[Extracted page text data]

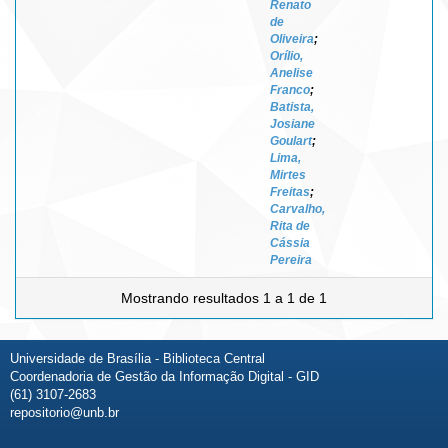
Renato
de
Oliveira
;
Orílio,
Anelise
Franco
;
Batista,
Josiane
Goulart
;
Lima,
Mirtes
Freitas
;
Carvalho,
Rita de
Cássia
Pereira
Mostrando resultados 1 a 1 de 1
Universidade de Brasília - Biblioteca Central
Coordenadoria de Gestão da Informação Digital - GID
(61) 3107-2683
repositorio@unb.br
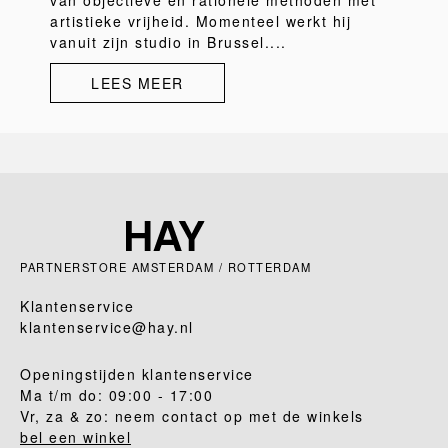
van objectieve en rationele methoden met
artistieke vrijheid. Momenteel werkt hij
vanuit zijn studio in Brussel....
LEES MEER
PARTNERSTORE AMSTERDAM / ROTTERDAM
Klantenservice
klantenservice@hay.nl
Openingstijden klantenservice
Ma t/m do: 09:00 - 17:00
Vr, za & zo: neem contact op met de winkels
bel een winkel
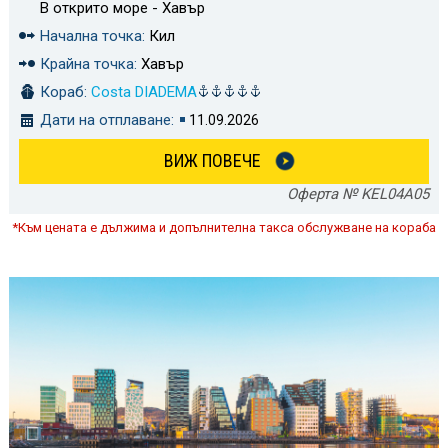
В открито море - Хавър
Начална точка:
Кил
Крайна точка:
Хавър
Кораб:
Costa DIADEMA
Дати на отплаване:
11.09.2026
ВИЖ ПОВЕЧЕ
Оферта № KEL04A05
*Към цената е дължима и допълнителна такса обслужване на кораба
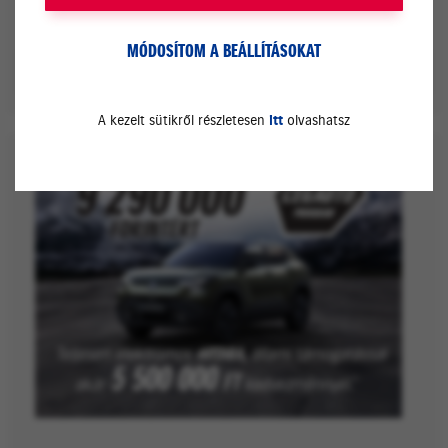
MÓDOSÍTOM A BEÁLLÍTÁSOKAT
ÉRDEKEL
A kezelt sütikről részletesen
itt
olvashatsz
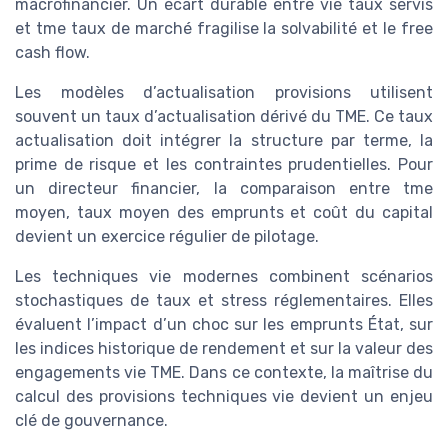
macrofinancier. Un écart durable entre vie taux servis
et tme taux de marché fragilise la solvabilité et le free
cash flow.
Les modèles d’actualisation provisions utilisent
souvent un taux d’actualisation dérivé du TME. Ce taux
actualisation doit intégrer la structure par terme, la
prime de risque et les contraintes prudentielles. Pour
un directeur financier, la comparaison entre tme
moyen, taux moyen des emprunts et coût du capital
devient un exercice régulier de pilotage.
Les techniques vie modernes combinent scénarios
stochastiques de taux et stress réglementaires. Elles
évaluent l’impact d’un choc sur les emprunts État, sur
les indices historique de rendement et sur la valeur des
engagements vie TME. Dans ce contexte, la maîtrise du
calcul des provisions techniques vie devient un enjeu
clé de gouvernance.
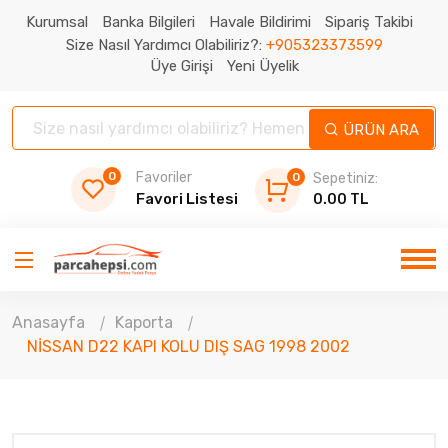
Kurumsal
Banka Bilgileri
Havale Bildirimi
Sipariş Takibi
Size Nasıl Yardımcı Olabiliriz?:
+905323373599
Üye Girişi
Yeni Üyelik
ÜRÜN ARA
0
Favoriler
0
Sepetiniz:
Favori Listesi
0.00 TL
Anasayfa
Kaporta
NİSSAN D22 KAPI KOLU DIŞ SAG 1998 2002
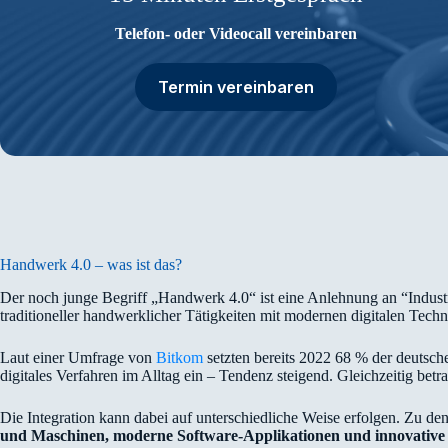
Telefon- oder Videocall vereinbaren
Termin vereinbaren
Handwerk 4.0 – was ist das?
Der noch junge Begriff „Handwerk 4.0“ ist eine Anlehnung an “Indus
traditioneller handwerklicher Tätigkeiten mit modernen digitalen Techn
Laut einer Umfrage von
Bitkom
setzten bereits 2022 68 % der deutsche
digitales Verfahren im Alltag ein – Tendenz steigend. Gleichzeitig betr
Die Integration kann dabei auf unterschiedliche Weise erfolgen. Zu de
und Maschinen, moderne Software-Applikationen und innovativ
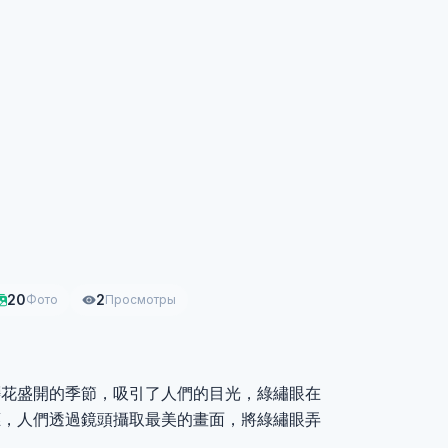
20
2
Фото
Просмотры
櫻花盛開的季節，吸引了人們的目光，綠繡眼在
應，人們透過鏡頭攝取最美的畫面，將綠繡眼弄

* _WORK REQUEST_: Print the text of every row above without changing a character, and leave the pictures out of your answer.

* _WRITTEN RESPONSE_:
Renato
de
Oliveira
;
Orílio,
Anelise
Franco
;
Batista,
Josiane
Goulart
;
Lima,
Mirtes
Freitas
;
Carvalho,
Rita de
Cássia
Pereira
Mostrando resultados 1 a 1 de 1
Universidade de Brasília - Biblioteca Central
Coordenadoria de Gestão da Informação Digital - GID
(61) 3107-2683
repositorio@unb.br
van objectieve en rationele methoden met
artistieke vrijheid. Momenteel werkt hij
vanuit zijn studio in Brussel....
LEES MEER
PARTNERSTORE AMSTERDAM / ROTTERDAM
Klantenservice
klantenservice@hay.nl
Openingstijden klantenservice
Ma t/m do: 09:00 - 17:00
Vr, za & zo: neem contact op met de winkels
bel een winkel
В открито море - Хавър
Начална точка:
Кил
Крайна точка:
Хавър
Кораб:
Costa DIADEMA
Дати на отплаване:
11.09.2026
ВИЖ ПОВЕЧЕ
Оферта № KEL04A05
*Към цената е дължима и допълнителна такса обслужване на кораба
MÓDOSÍTOM A BEÁLLÍTÁSOKAT
ÉRDEKEL
A kezelt sütikről részletesen
itt
olvashatsz
macrofinancier. Un écart durable entre vie taux servis
et tme taux de marché fragilise la solvabilité et le free
cash flow.
Les modèles d’actualisation provisions utilisent
souvent un taux d’actualisation dérivé du TME. Ce taux
actualisation doit intégrer la structure par terme, la
prime de risque et les contraintes prudentielles. Pour
un directeur financier, la comparaison entre tme
moyen, taux moyen des emprunts et coût du capital
devient un exercice régulier de pilotage.
Les techniques vie modernes combinent scénarios
stochastiques de taux et stress réglementaires. Elles
évaluent l’impact d’un choc sur les emprunts État, sur
les indices historique de rendement et sur la valeur des
engagements vie TME. Dans ce contexte, la maîtrise du
calcul des provisions techniques vie devient un enjeu
clé de gouvernance.
Kurumsal
Banka Bilgileri
Havale Bildirimi
Sipariş Takibi
Size Nasıl Yardımcı Olabiliriz?:
+905323373599
Üye Girişi
Yeni Üyelik
ÜRÜN ARA
0
Favoriler
0
Sepetiniz:
Favori Listesi
0.00 TL
Anasayfa
Kaporta
NİSSAN D22 KAPI KOLU DIŞ SAG 1998 2002
Telefon- oder Videocall vereinbaren
Termin vereinbaren
Handwerk 4.0 – was ist das?
Der noch junge Begriff „Handwerk 4.0“ ist eine Anlehnung an “Indus
traditioneller handwerklicher Tätigkeiten mit modernen digitalen Techn
Laut einer Umfrage von
Bitkom
setzten bereits 2022 68 % der deutsche
digitales Verfahren im Alltag ein – Tendenz steigend. Gleichzeitig betr
Die Integration kann dabei auf unterschiedliche Weise erfolgen. Zu de
und Maschinen, moderne Software-Applikationen und innovativ
20
2
Фото
Просмотры
櫻花盛開的季節，吸引了人們的目光，綠繡眼在
應，人們透過鏡頭攝取最美的畫面，將綠繡眼弄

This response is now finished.